**Problem:**
The answer is the data below, repeated exactly, with no pictures included.
BEGIN
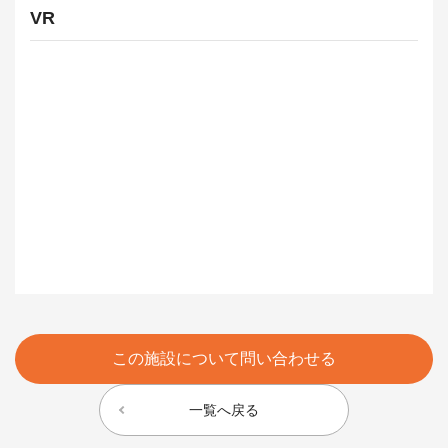
VR
この施設について問い合わせる
一覧へ戻る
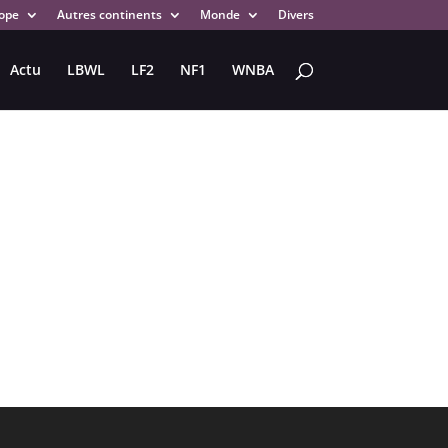
ope
Autres continents
Monde
Divers
Actu
LBWL
LF2
NF1
WNBA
END
**Written answer:**
VR
この施設について問い合わせる
一覧へ戻る
ope
Autres continents
Monde
Divers
Actu
LBWL
LF2
NF1
WNBA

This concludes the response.